Muitos partiram, subindo a Serra em busca de novos horizontes. Mesmo longe, contudo,
dentro de uma indústria do ABC ou de um escritório no centro de São Paulo, os santistas continuam ligados à Cidade.
As almas sofredoras procuram um bálsamo qualquer, e lotam os templos, os centros, as
garagens improvisadas, em busca das palavras mágicas que garantam que ainda há uma esperança para a humanidade. O "ministro" do Boqueirão carrega
sua pobreza e sua mendicância pelas ruas do bairro, dormindo na porta do cinema, enquanto centenas de pessoas despertam com a madrugada para
abastecer a Cidade, na feirinha do Mercado.
Santos é uma cidade sem memória, e os livros do último sebo estão sendo devorados por
cupins, na histórica Casa do Trem. Abandonados, como se abandonam os sonhos do passado.
Aos 439 anos de idade, vivemos praticamente amontoados, o índice de ocupação da
Baixada é de 684 habitantes por quilômetro quadrado, enquanto alguns procuram erguer belas mansões nas encostas dos morros mais valorizados.
O velho Nacional mudou de sede, deixando o salão nos altos do antigo Cine Coliseu, de
tantas glórias, e que hoje exibe filmes de gosto bastante duvidoso.

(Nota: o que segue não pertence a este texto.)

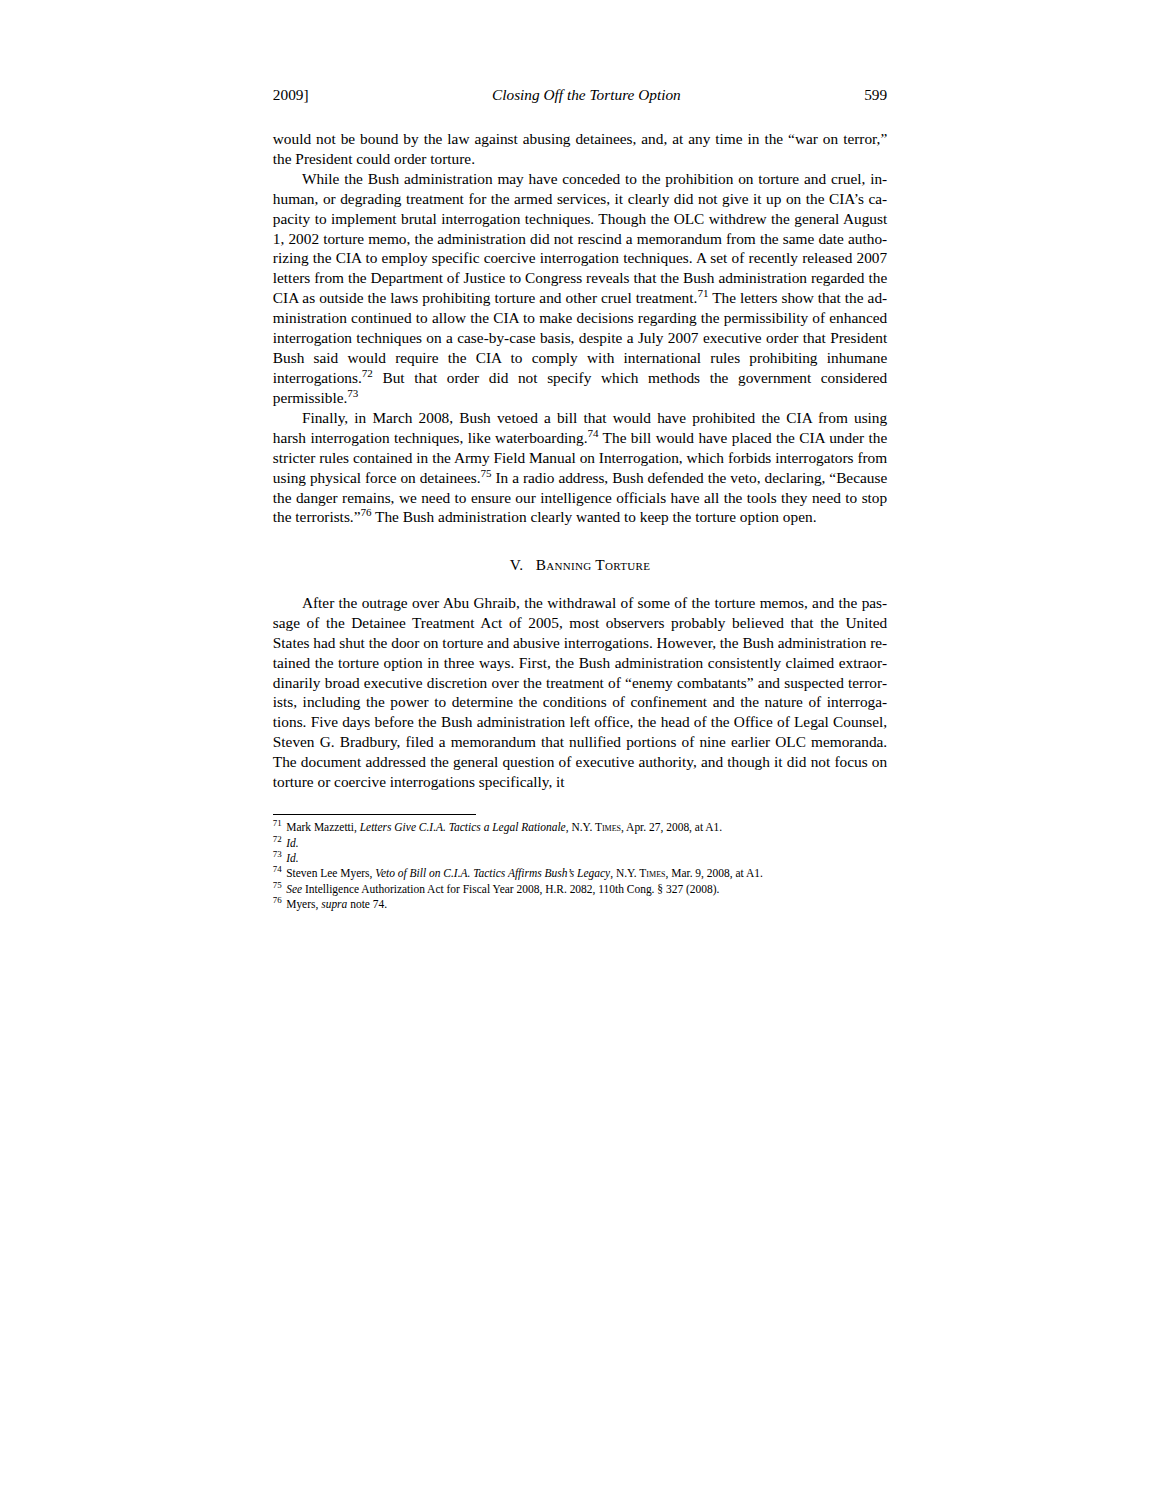2009] Closing Off the Torture Option 599
would not be bound by the law against abusing detainees, and, at any time in the “war on terror,” the President could order torture.
While the Bush administration may have conceded to the prohibition on torture and cruel, inhuman, or degrading treatment for the armed services, it clearly did not give it up on the CIA’s capacity to implement brutal interrogation techniques. Though the OLC withdrew the general August 1, 2002 torture memo, the administration did not rescind a memorandum from the same date authorizing the CIA to employ specific coercive interrogation techniques. A set of recently released 2007 letters from the Department of Justice to Congress reveals that the Bush administration regarded the CIA as outside the laws prohibiting torture and other cruel treatment.71 The letters show that the administration continued to allow the CIA to make decisions regarding the permissibility of enhanced interrogation techniques on a case-by-case basis, despite a July 2007 executive order that President Bush said would require the CIA to comply with international rules prohibiting inhumane interrogations.72 But that order did not specify which methods the government considered permissible.73
Finally, in March 2008, Bush vetoed a bill that would have prohibited the CIA from using harsh interrogation techniques, like waterboarding.74 The bill would have placed the CIA under the stricter rules contained in the Army Field Manual on Interrogation, which forbids interrogators from using physical force on detainees.75 In a radio address, Bush defended the veto, declaring, “Because the danger remains, we need to ensure our intelligence officials have all the tools they need to stop the terrorists.”76 The Bush administration clearly wanted to keep the torture option open.
V. Banning Torture
After the outrage over Abu Ghraib, the withdrawal of some of the torture memos, and the passage of the Detainee Treatment Act of 2005, most observers probably believed that the United States had shut the door on torture and abusive interrogations. However, the Bush administration retained the torture option in three ways. First, the Bush administration consistently claimed extraordinarily broad executive discretion over the treatment of “enemy combatants” and suspected terrorists, including the power to determine the conditions of confinement and the nature of interrogations. Five days before the Bush administration left office, the head of the Office of Legal Counsel, Steven G. Bradbury, filed a memorandum that nullified portions of nine earlier OLC memoranda. The document addressed the general question of executive authority, and though it did not focus on torture or coercive interrogations specifically, it
71 Mark Mazzetti, Letters Give C.I.A. Tactics a Legal Rationale, N.Y. Times, Apr. 27, 2008, at A1.
72 Id.
73 Id.
74 Steven Lee Myers, Veto of Bill on C.I.A. Tactics Affirms Bush’s Legacy, N.Y. Times, Mar. 9, 2008, at A1.
75 See Intelligence Authorization Act for Fiscal Year 2008, H.R. 2082, 110th Cong. § 327 (2008).
76 Myers, supra note 74.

Ainda fazemos greves, de vez em quando, como que para mostrar que a antiga coragem e a
velha fibra ainda não foram destruídas. E estamos aos poucos ocupando a orla, invadindo os espaços que antes eram reservados preferencialmente aos
turistas paulistas. Na grande praça que cerca o Aquário, ao lado dos automóveis, ainda existe tempo para que as crianças possam brincar. E os carros
estacionados na areia da praia, à noite, demonstram: ama-se muito em Santos.
A velha Boca, de fama mundial, já não garante a satisfação do freguês, e as
mulheres procuram ansiosas por um encontro ocasional. Na Rua Guaibê, uma casa construída como se fosse um antigo castelo medieval continua
resistindo ao tempo. Ali perto, junto aos prédios do conjunto do BNH, a bola corre veloz todos os domingos, ao som de um samba contagiante.
Santos é uma cidade em que ainda podemos reconhecer o rosto de quem passa por nós,
pelas ruas, e pela noite do Gonzaga, o estranho Dinho continua a repetir, interminavelmente: "Pode não, pode não. Só eu..."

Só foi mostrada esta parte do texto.